───── Recorded information

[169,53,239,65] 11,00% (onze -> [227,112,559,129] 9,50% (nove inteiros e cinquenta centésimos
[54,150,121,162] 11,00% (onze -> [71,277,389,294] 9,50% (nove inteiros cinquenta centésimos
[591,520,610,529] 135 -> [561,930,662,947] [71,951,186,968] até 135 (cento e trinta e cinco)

──────────
───── Recorded information

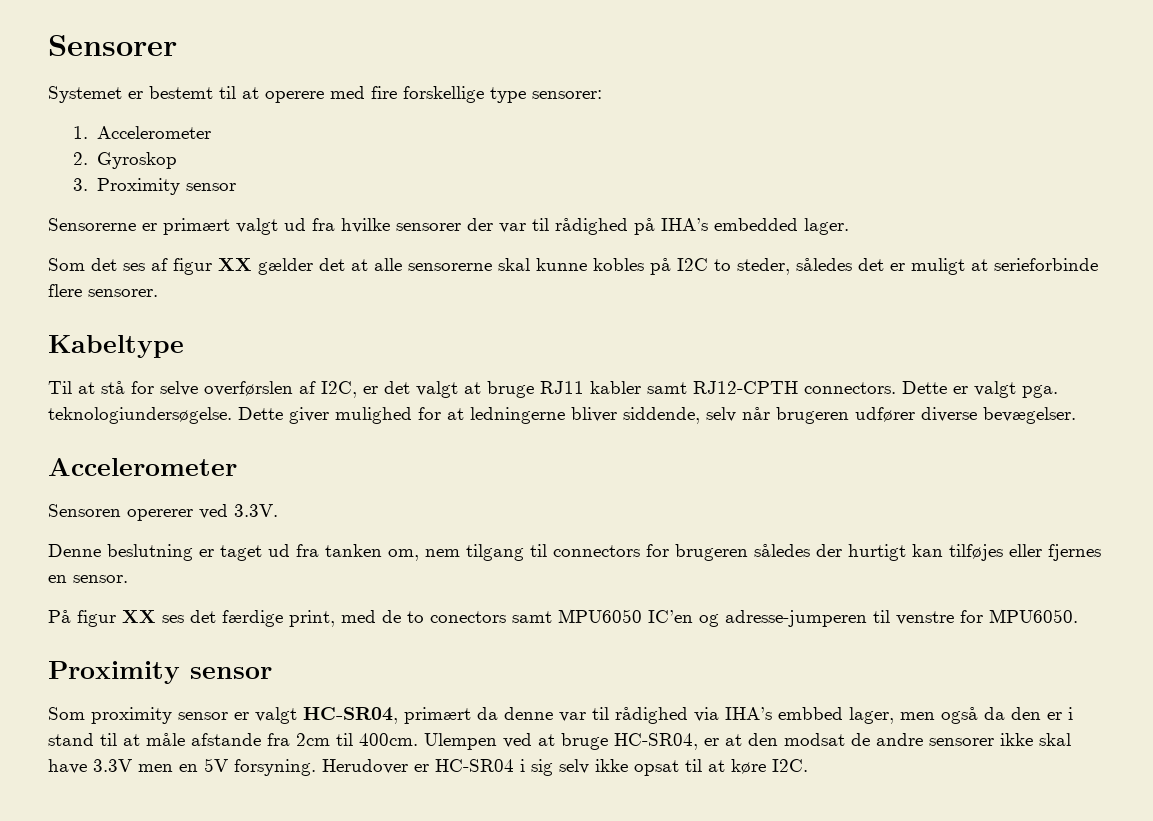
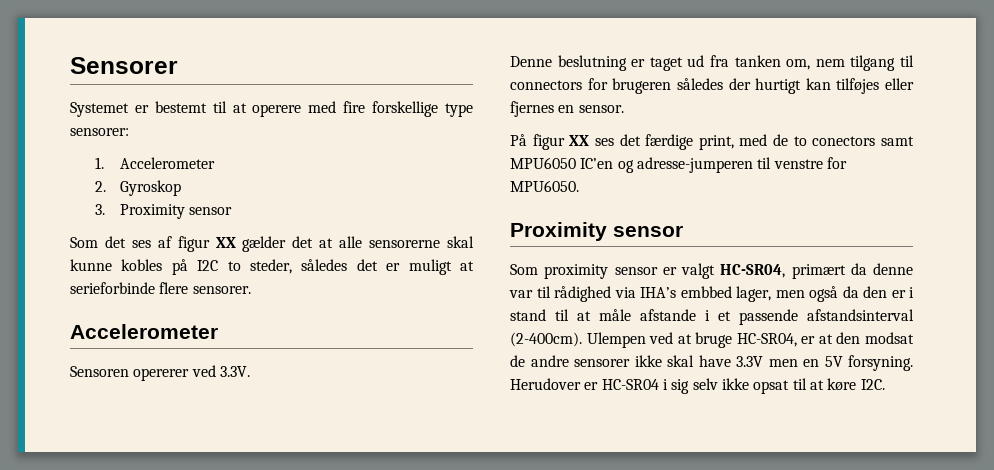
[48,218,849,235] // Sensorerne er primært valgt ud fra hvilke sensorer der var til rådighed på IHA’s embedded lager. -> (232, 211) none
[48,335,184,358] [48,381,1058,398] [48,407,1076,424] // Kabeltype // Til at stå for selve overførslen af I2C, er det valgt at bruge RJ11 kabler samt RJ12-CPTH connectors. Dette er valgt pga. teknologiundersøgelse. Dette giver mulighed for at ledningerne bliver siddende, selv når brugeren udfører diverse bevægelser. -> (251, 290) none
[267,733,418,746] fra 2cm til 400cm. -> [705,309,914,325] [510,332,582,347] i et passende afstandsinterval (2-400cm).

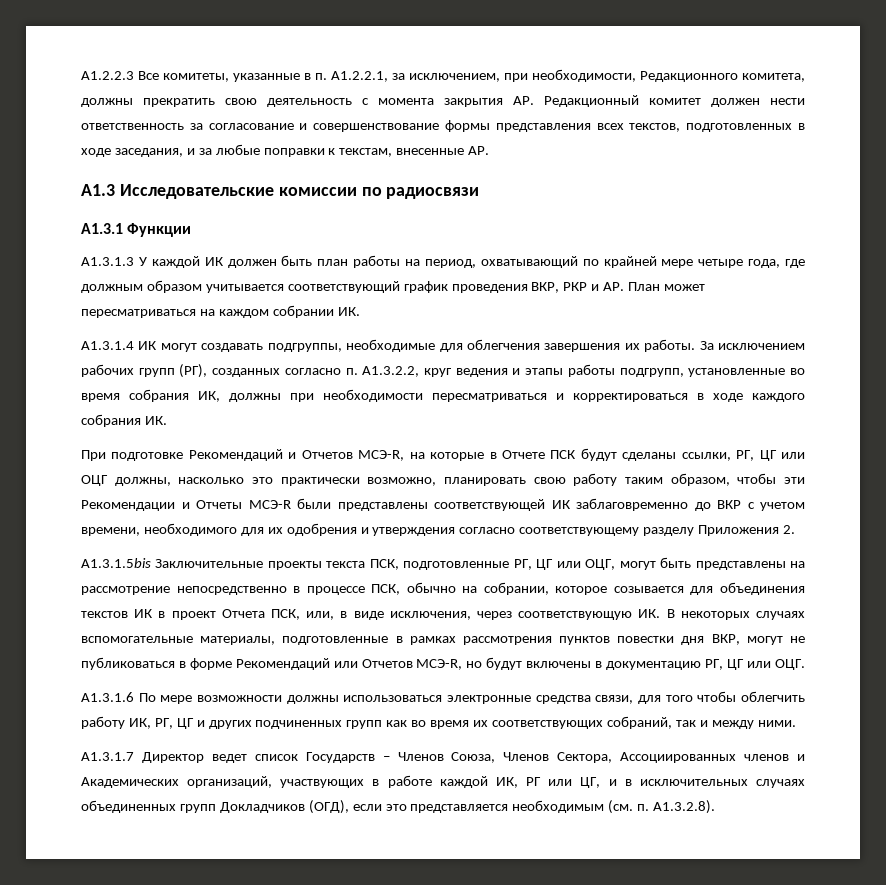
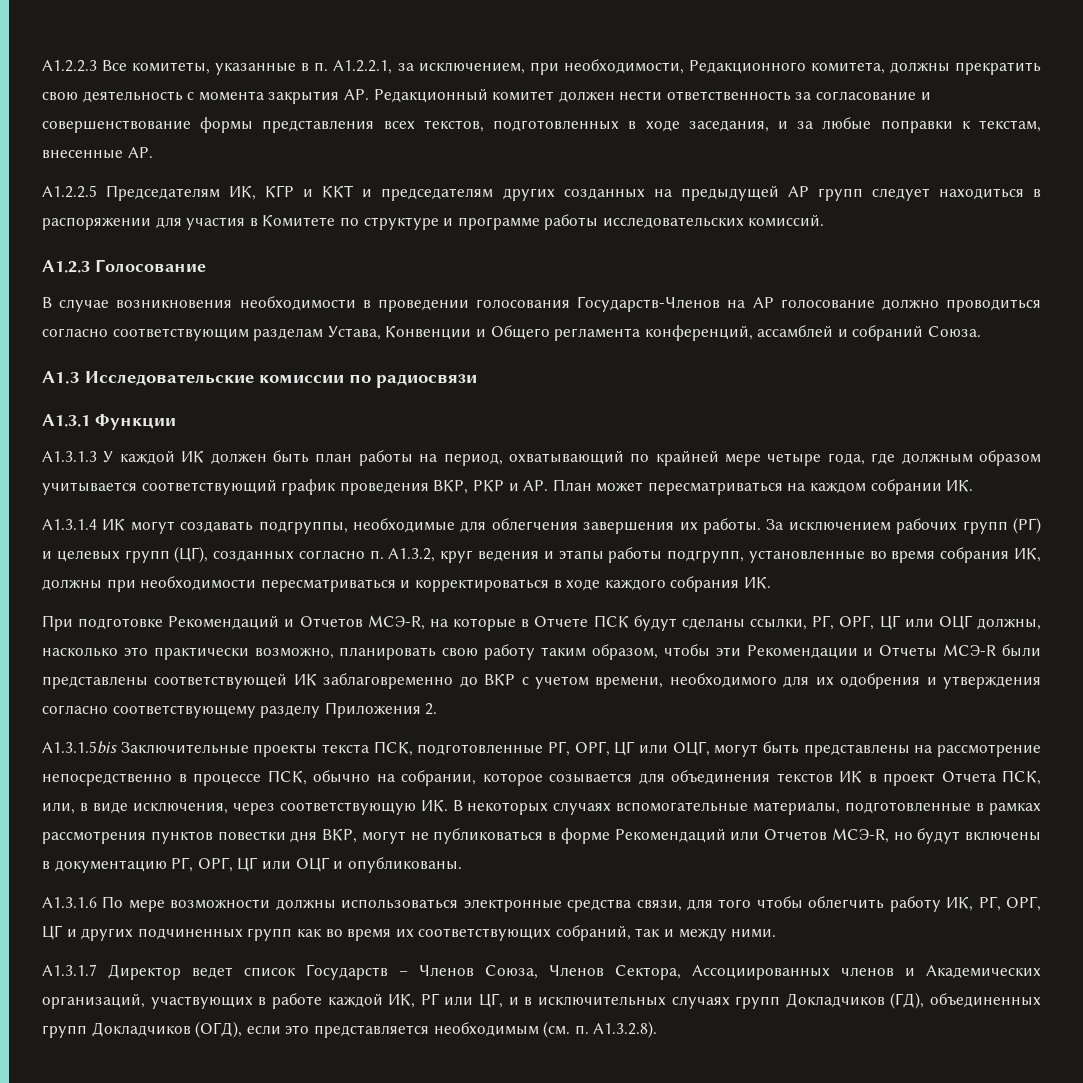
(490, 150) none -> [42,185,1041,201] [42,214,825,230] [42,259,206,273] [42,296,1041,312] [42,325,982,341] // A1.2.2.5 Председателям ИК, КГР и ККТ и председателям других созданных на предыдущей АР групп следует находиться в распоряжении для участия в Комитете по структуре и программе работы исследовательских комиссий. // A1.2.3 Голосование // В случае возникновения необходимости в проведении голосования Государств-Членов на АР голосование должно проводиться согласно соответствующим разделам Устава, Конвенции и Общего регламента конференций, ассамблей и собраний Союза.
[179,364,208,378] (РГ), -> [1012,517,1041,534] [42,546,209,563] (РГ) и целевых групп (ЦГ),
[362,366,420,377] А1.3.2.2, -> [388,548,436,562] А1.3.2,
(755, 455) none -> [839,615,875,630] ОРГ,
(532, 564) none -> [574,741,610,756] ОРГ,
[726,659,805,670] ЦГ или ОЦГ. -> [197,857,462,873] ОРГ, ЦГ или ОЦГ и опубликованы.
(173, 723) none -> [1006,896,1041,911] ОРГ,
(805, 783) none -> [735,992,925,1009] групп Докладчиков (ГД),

──────────
───── Recorded information

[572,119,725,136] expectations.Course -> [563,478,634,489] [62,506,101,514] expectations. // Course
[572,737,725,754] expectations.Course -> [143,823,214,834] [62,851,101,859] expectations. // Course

──────────

### [Assigned task]
All lines above from the line with "(755, 455) none" through the line with "(805, 783) none", both included, are to be set down exactly, with nothing else.

### [Answer space]
(755, 455) none -> [839,615,875,630] ОРГ,
(532, 564) none -> [574,741,610,756] ОРГ,
[726,659,805,670] ЦГ или ОЦГ. -> [197,857,462,873] ОРГ, ЦГ или ОЦГ и опубликованы.
(173, 723) none -> [1006,896,1041,911] ОРГ,
(805, 783) none -> [735,992,925,1009] групп Докладчиков (ГД),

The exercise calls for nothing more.